Liouba Bischoff est maîtresse de conférences à l’Ecole normale supérieure de Lyon, spécialiste du récit de voyage et des rapports entre littérature et sciences humaines. Dans ce cadre, elle s’est intéressée aux écrits de Bouvier, des œuvres publiées à ses nombreux inédits. Avec "Nicolas Bouvier ou l’usage du savoir", Liouba Bischoff apporte un éclairage passionnant de l’œuvre de l’écrivain-voyageur.
On croit qu’on va faire un voyage, mais bientôt, c’est le voyage qui vous fait, ou vous défait.
Nicolas Bouvier est décédé en 1998 à 68 ans, il a exercé beaucoup d’activités différentes, mais il est surtout connu pour ses voyages, principalement en Asie, et ses écrits sur ces voyages.
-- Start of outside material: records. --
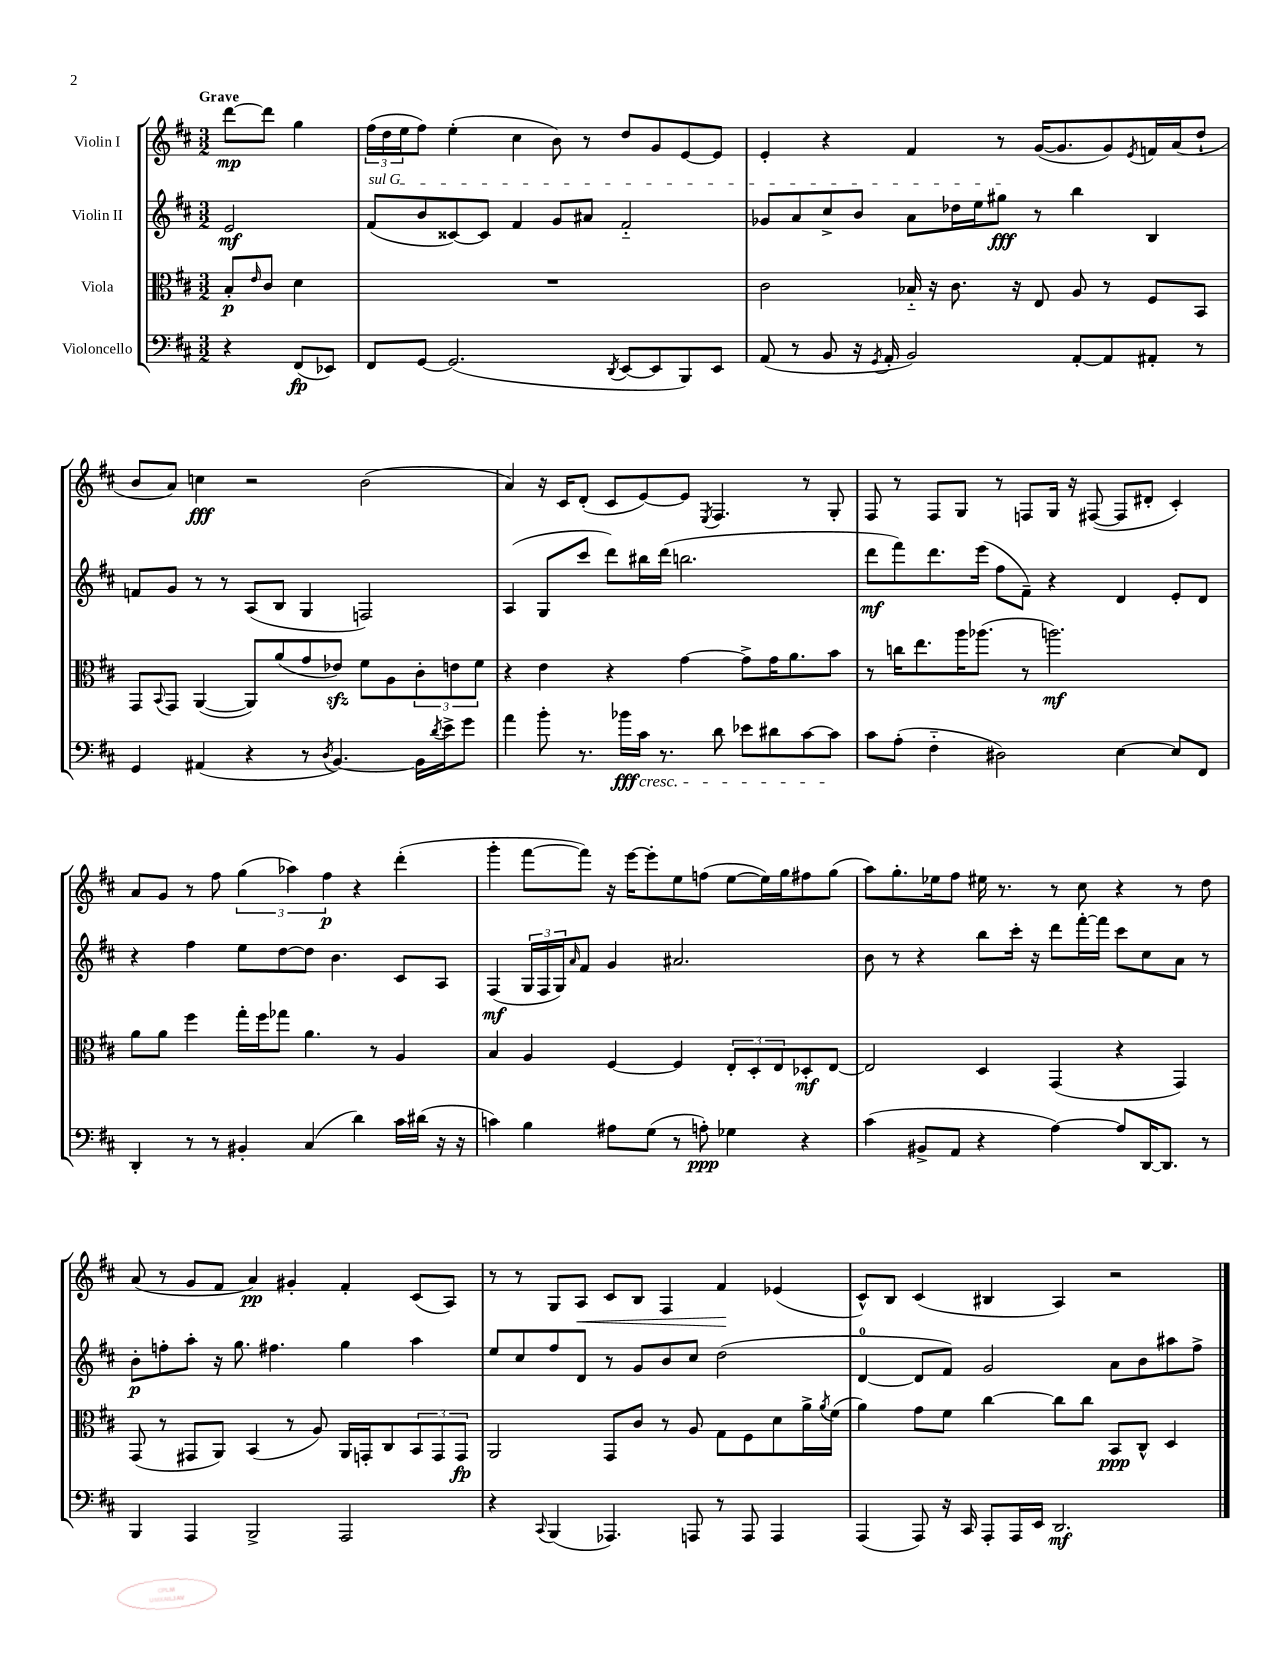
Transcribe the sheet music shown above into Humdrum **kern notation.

**kern	**kern	**kern	**kern
*staff4	*staff3	*staff2	*staff1
*clefF4	*clefC3	*clefG2	*clefG2
*k[f#c#]	*k[f#c#]	*k[f#c#]	*k[f#c#]
*M3/2	*M3/2	*M3/2	*M3/2
4r	8B'	2e	[8ddd
.	16qqe	.	.
.	8c#	.	8ddd]
(8FF#	4d	.	4gg
8EE-)	.	.	.
=	=	=	=
8FF#	1.r	(8f#	(24ff#
.	.	.	24dd
.	.	.	24ee
[8GG	.	8b	8ff#)
(2.GG]	.	[8c##)	(4ee'
.	.	8c##]	.
.	.	4f#	4cc#
.	.	8g	8b)
.	.	8a#	8r
8qDD	.	.	.
[8EE	.	2f#'~	8dd
8EE]	.	.	8g
8BBB)	.	.	[8e
8EE	.	.	8e]
=	=	=	=
(8AA	2c#	8g-	4e'
8r	.	8a	.
8BB	.	8cc#^	4r
16r	.	8b	.
8qGG	.	.	.
16AA'	.	.	.
2BB)	16B-'~	8a	4f#
.	16r	.	.
.	8.c#	16dd-	.
.	.	16ee	.
.	.	8gg#	8r
.	16r	.	.
.	8E	8r	([16g
.	.	.	8.g]
[8AA'	8A	4bb	.
8AA]	8r	.	8g)
.	.	.	8qe
8AA#'	8F#	4B	16f
.	.	.	(16a
8r	8BB	.	8dd`
=	=	=	=
4GG	8GG	8f	8b
.	8qqBB	.	.
.	8GG	8g	8a)
(4AA#	([4AA	8r	4cc
.	.	8r	.
4r	8AA])	(8A	2r
.	(8a	8B	.
8r	8g	4G	.
8qD	.	.	.
[4.BB)	8e-)	.	.
.	8f#	2F)	(2b
.	8A	.	.
16BB]	12c#'	.	.
8qd	.	.	.
16e^	.	.	.
.	12e	.	.
8g	.	.	.
.	12f#	.	.
=	=	=	=
4a	4r	(4A	4a)
8b'	4e	8G	16r
.	.	.	16c#
8.r	.	8ccc#	(8d'
.	4r	8ddd)	8c#
16b-	.	.	.
16c#	.	16bb#	[8e)
8.r	.	(16ddd	.
.	[4g	2.bb	8e]
.	.	.	8qE
8d	.	.	4.F#
8e-	8g^]	.	.
8d#	16g	.	.
.	8.a	.	.
[8c#	.	.	8r
8c#]	8b	.	8G'
=	=	=	=
8c#	8r	8ddd	8F#
(8A'	16cc	8fff#)	8r
.	8.ee	.	.
4F#'~	.	8.ddd	8F#
.	16aa	.	8G
.	(8.aa-	(16eee	.
2D#)	.	8ff#	8r
.	8r	8f#~)	8F
.	2.aa)	4r	16G
.	.	.	16r
.	.	.	([8F#
[4E	.	4d	8F#]
.	.	.	8d#'
8E]	.	8e'	4c#')
8FF#	.	8d	.
=	=	=	=
4DD'	8a	4r	8a
.	8a	.	8g
8r	4ff#	4ff#	8r
8r	.	.	8ff#
4BB#'	16gg'	8ee	(6gg
.	16ff#	.	.
.	8gg-	[8dd	.
.	.	.	6aa-)
(4C#	4.a	8dd]	.
.	.	.	6ff#
.	.	4.b	.
4d)	.	.	4r
.	8r	.	.
16c#	4A	8c#	(4ddd'
(16d#	.	.	.
16r	.	8A	.
16r	.	.	.
=	=	=	=
4c)	4B	(4F#	4ggg'
4B	4A	24G	[8fff#
.	.	24F#	.
.	.	24G)	.
.	.	16qqa	.
.	.	8f#	8fff#])
8A#	[4F#	4g	16r
.	.	.	[16eee
(8G	.	.	8eee']
8r	4F#]	2.a#	8ee
8A')	.	.	(8ff
4G-	12E'	.	[8ee
.	12D'	.	.
.	.	.	16ee])
.	12E	.	.
.	.	.	16gg
4r	8D-'	.	8ff#
.	[8E	.	(8gg
=	=	=	=
(4c#	2E]	8b	8aa)
.	.	8r	8.gg'
8BB#^	.	4r	.
.	.	.	16ee-
8AA	.	.	8ff#
4r	4D	8bb	16ee#
.	.	.	8.r
.	.	16ccc#'	.
.	.	16r	.
[4A)	(4GG	8ddd	8r
.	.	[16fff#'	8cc#
.	.	16fff#]	.
8A]	4r	8ccc#	4r
[16DD	.	8cc#	.
8.DD]	.	.	.
.	4GG)	8a	8r
8r	.	8r	8dd
=	=	=	=
4BBB	(8GG	8b'	(8a
.	8r	8ff'	8r
4AAA	8GG#	8aa'	8g
.	8AA)	16r	8f#
.	.	8.gg	.
2BBB^	(4BB	.	4a)
.	.	4.ff#	.
.	8r	.	4g#'
.	8A)	.	.
2AAA	16AA	4gg	4f#'
.	16GG'	.	.
.	8C#	.	.
.	12BB	4aa	(8c#
.	12GG	.	.
.	.	.	8A)
.	12GG	.	.
=	=	=	=
4r	2AA	8ee	8r
.	.	8cc#	8r
8qqCC#	.	.	.
(4BBB	.	8ff#	8G
.	.	8d	8A
4.AAA-)	8GG	8r	8c#
.	8c#	8g	8B
.	8r	8b	4F#
8AAA	8A	8cc#	.
8r	8G	(2dd	4f#
8AAA	8F#	.	.
4AAA	8d	.	(4e-
.	16a^	.	.
.	8qa	.	.
.	(16f#	.	.
=	=	=	=
(4AAA	4a)	[4d	8c#^^)
.	.	.	8B
8AAA)	8g	8d]	(4c#
16r	8f#	8f#)	.
16CC#	.	.	.
8AAA'	[4cc#	2g	4B#
16AAA	.	.	.
16EE	.	.	.
2.DD	8cc#]	.	4A)
.	8cc#	.	.
.	8BB	8a	2r
.	8C#^^	8b	.
.	4D	8aa#	.
.	.	8ff#^	.
==	==	==	==
*-	*-	*-	*-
Ils ont une qualité poétique exceptionnelle, et aussi, précise Liouba Bischoff, "ils ont toujours fait la part belle à l’impression subjective". Tout en relevant que Bouvier se tenait à mi-chemin entre le journaliste et l’historien; il n’est certes pas le seul écrivain voyageur, mais il apporte à ce genre une ampleur littéraire très grande.
Lorsqu’on lit l’un de ses livres, on croit tenir entre ses mains un récit de voyage. Et puis la finesse, la profondeur des questionnements qu’on y rencontre nous montrent qu’il s’agit d’autre chose, et nous emmènent ailleurs.
C’est sans doute ce qui séduit tous ses lecteurs, le fait qu’il y a un questionnement existentiel au fondement de tous ses récits de voyage.
Le travail de Bouvier, c’est une véritable quête, fondamentale, sur les motivations du voyage, accompagnée d’une grande profondeur du regard historique et anthropologique, dépassant largement l’impression subjective.
Un auteur paradoxal
Plusieurs paradoxes chez l’écrivain sont soulignés par Liouba Bischoff: le refus de l’érudition, alors que Bouvier provient d’un milieu très cultivé, qu’il a fait des études universitaires. Et l’"éloge de l’ignorance", résumé en une phrase d’une clarté aveuglante: "il ne faut pas lire, il faut voir" (Jean-Jacques Rousseau). Cependant, Bouvier fait tout de même le récit très détaillé de ses voyages.
Ce que Bouvier préconise, en vérité, c’est bien de garder un regard neuf sur le monde, sans le prisme déformant des connaissances préalables. Il recherche le "déconditionnement", nous dit Liouba Bischoff, tel qu’il l’a rencontré avec Montaigne, Nietzsche, Thoreau et les philosophies orientales.
Ce qui transforme les voyages qu’il fait et qu’il relate en voyages initiatiques. Tout en se gardant férocement du crime de "pédanterie", faisant de lui un écrivain pédagogue, ayant toujours le souci de transmettre de manière légère, voire teintée d’humour, ce qu’il partage dans ses ouvrages.
Fringale de collectionneur
Il y a une aussi aspiration viscérale chez Bouvier à faire l’expérience des choses, du monde, c’est une "fringale" dit-il, c’est celle du collectionneur qu’il était aussi, collectionneur d’images, de savoir en général… cette "libido sciendi", pour Liouba Bischoff, a été un moteur très puissant pour Bouvier, le poussant à la fois dans une recherche encyclopédique et sur les routes.
Isabelle Carceles/mh
Liouba Bischoff, "Nicolas Bouvier ou l’usage du savoir", Editions Zoé.